Select Committee on Treasury Appendices to the Minutes of Evidence


Letter from the National Audit Office to the Clerk of the Committee

  Thank you for your letter of 9 July addressed to the Comptroller and Auditor General.

  You ask the C&AG for his opinion as to the extent to which it is realistic to expect departmental resource accounts for 2001-02 generally to be published in the Autumn of this year. To put this in context, about 40 per cent of departments last year were unable to render signed accounts to the C&AG for audit by 30 November—the statutory deadline. And the final audit processes then had to be carried out. So a very sharp acceleration is required by many departments if their accounts are to be published by the Treasury's administrative timetable of the end of October or—less specifically—by "Autumn".

  The parallel running of resource accounts with appropriation accounts has been cited in the past as one of the reasons for the delays on the part of departments in submitting signed accounts for audit. The cessation of appropriation accounts from 2001-02 should therefore help bring about improvements in timeliness. Realistically, however, such a degree of improvement in the space of a year is unlikely to be achieved by all.

  We would therefore expect to see some improvements this year; and, indeed, some of the signs at present are encouraging. However, it is too early in the processes of account preparation and audit to have a firm view yet of the likely outcome. There are some—mainly larger, more complex departments—for whom even at this stage the prospect of autumn publication seems unlikely or impossible. For a few, the timetable for account preparation and audit is already based on publication later than Autumn. For others, given previous experience, there may be slippage notwithstanding that they have set an Autumn target.

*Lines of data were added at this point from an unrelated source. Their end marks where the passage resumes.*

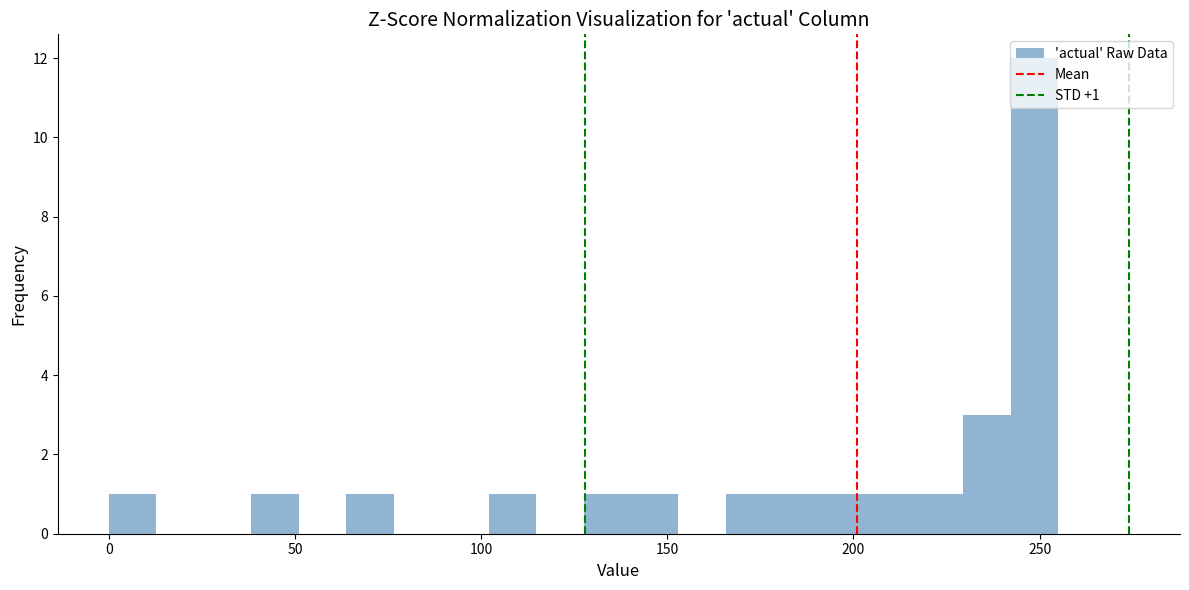

Read against the x-axis, roughly where is the centre of the tallest bar?

250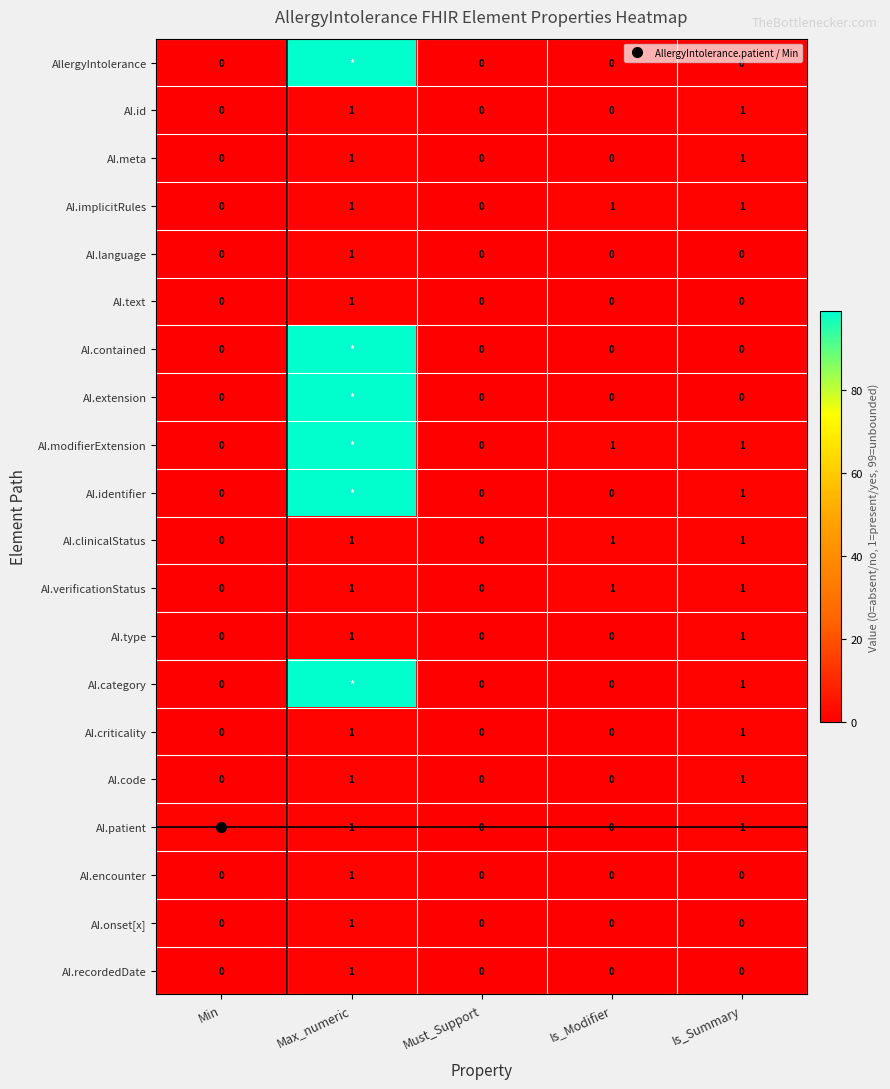

The value of AI.recordedDate at Is_Modifier is 0. True or false?

True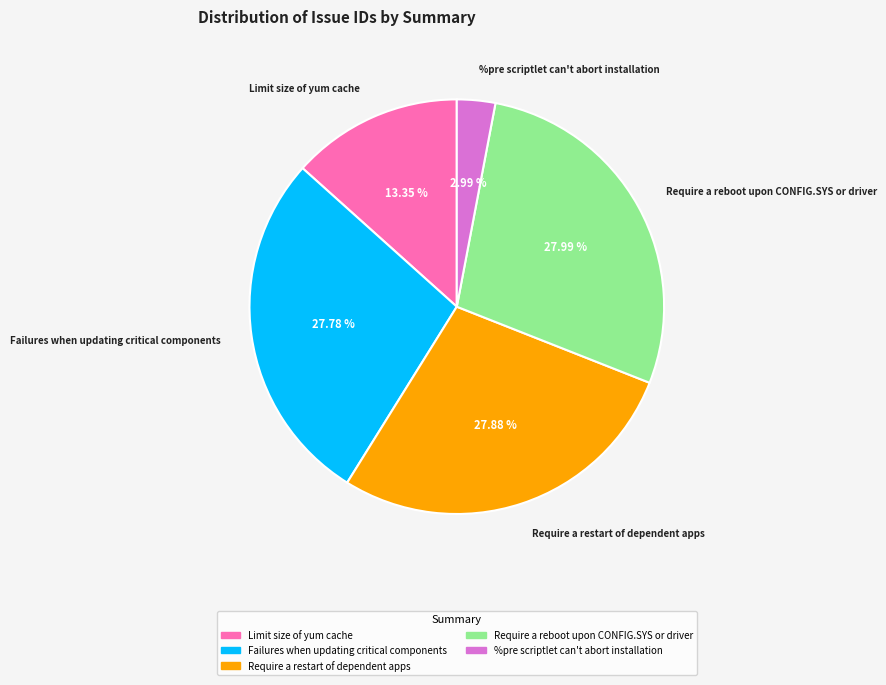

The Require a reboot upon CONFIG.SYS or driver slice represents 28% of the pie. True or false?

True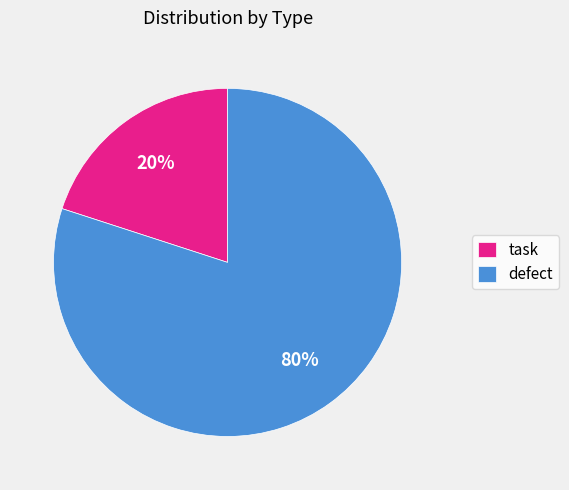

Between task and defect, which is larger?

defect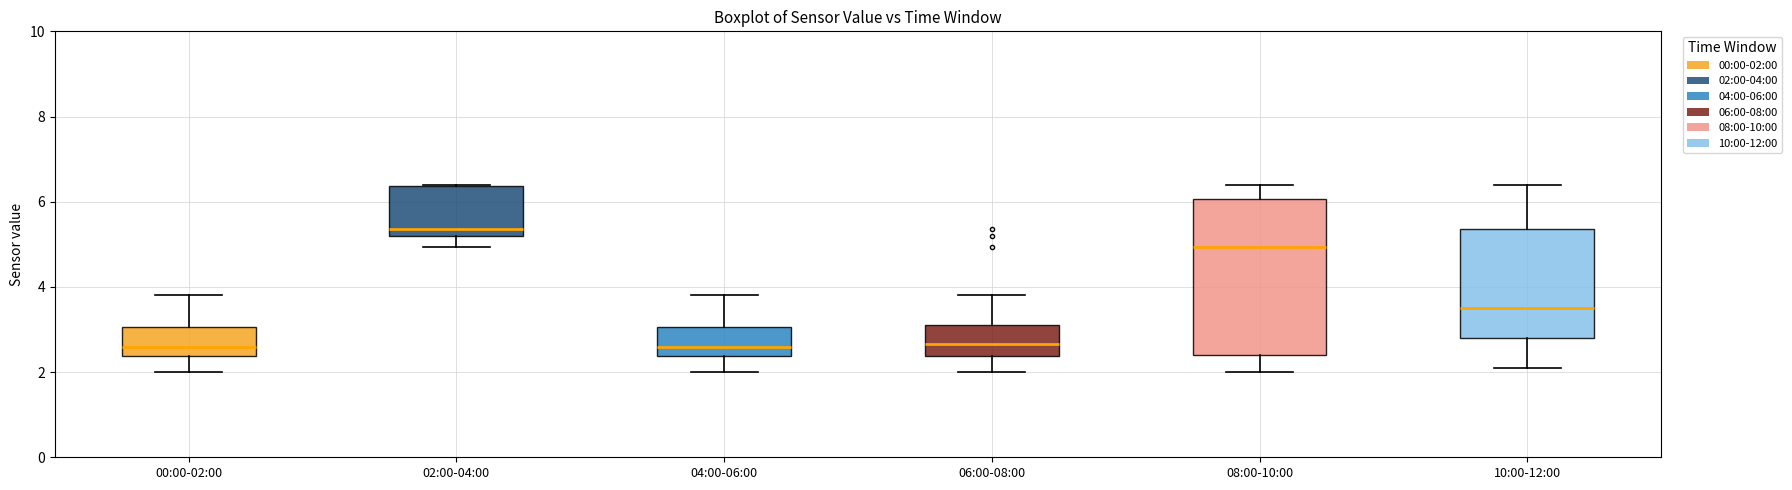

Comparing the boxes themselves (not the whiskers), which one is the tallest?

08:00-10:00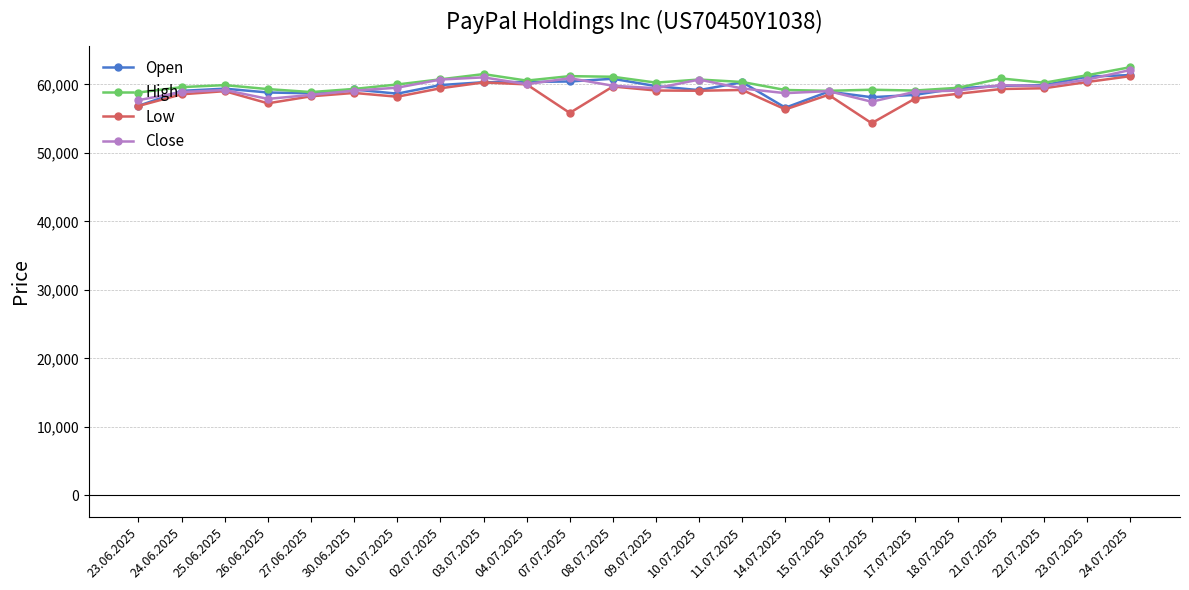

The Close series shows 82920 at 08.07.2025. True or false?

False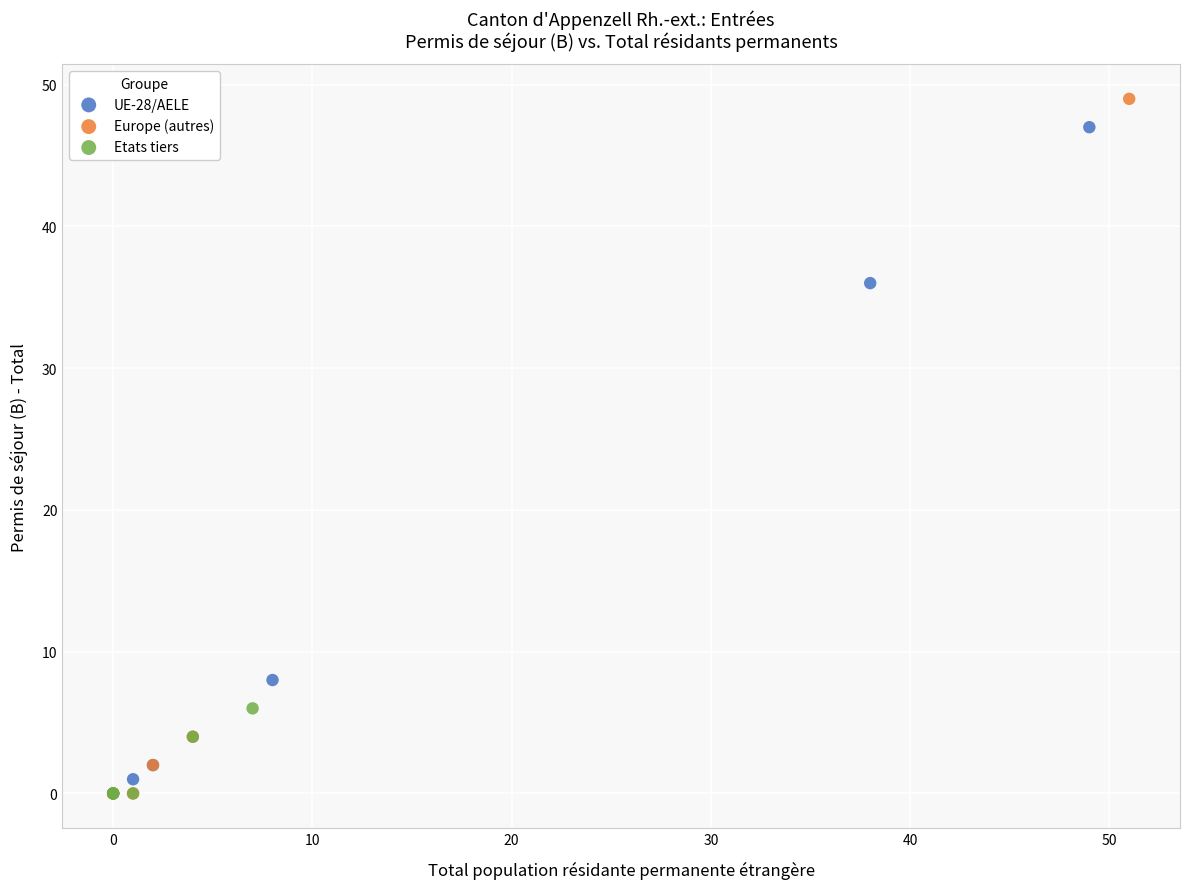

Which series has the widest spread of Y values?

Europe (autres)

  In sum, it is highly unlikely that all the 2001-02 accounts will be published by this Autumn. We fully expect that there will be some improvement compared with last year (just as there was improvement last year compared with the year before). But we cannot say with any certainty how much that will be.

  You also ask what steps we envisage will need to be taken if this target is to be more widely achieved. Part of the problem is unfamiliarity with resource accounts and with the detailed accounting guidance. This should reduce with time. Part of the problem is that resource accounts are more complex than appropriation accounts and require staff who are far more professionally skilled and knowledgeable.

  So existing staff (not only within the finance function) may need additional training; and there may need to be more staff—and more professionally qualified staff—in the finance function itself. Some departments are still operating systems that remain essentially "cash based", designed for the simple "receipts and payments" approach for appropriation accounts. Such departments have to sped more time after the end of the financial year to translate this into the "accruals based" information for resource accounts, leading to delay. They therefore need to implement true "accruals based" accounting systems. These are needed not only for preparation of the financial statements but for managing their business on a basis that recognises all the resources consumed—and not just cash. And the complex nature of some departments, including those that have many executive agencies or other entities to consolidate into their accounts, requires sophisticated accounting and consolidation systems if all the strands are to be pulled together quickly. These are not always in place. Moreover, such departments are vulnerable to the slowest or weakest link (and in some cases, to third parties). They also need to focus on that.

  Some or all these elements may be present in "slow" departments and will need to be attended to if they are to achieve an Autumn publication date.

  Your enquiry was in the context of a report you propose to make on the new departmental reporting arrangements agreed last year. Perhaps we might say that, notwithstanding the present delays in publishing departmental resource accounts, we continue to feel that in due course such accounts should be accompanied, in the same publication, by a report on performance, such as the model adopted for Executive Agencies' Report and Accounts. This would replace the separate reporting envisaged under the new arrangements.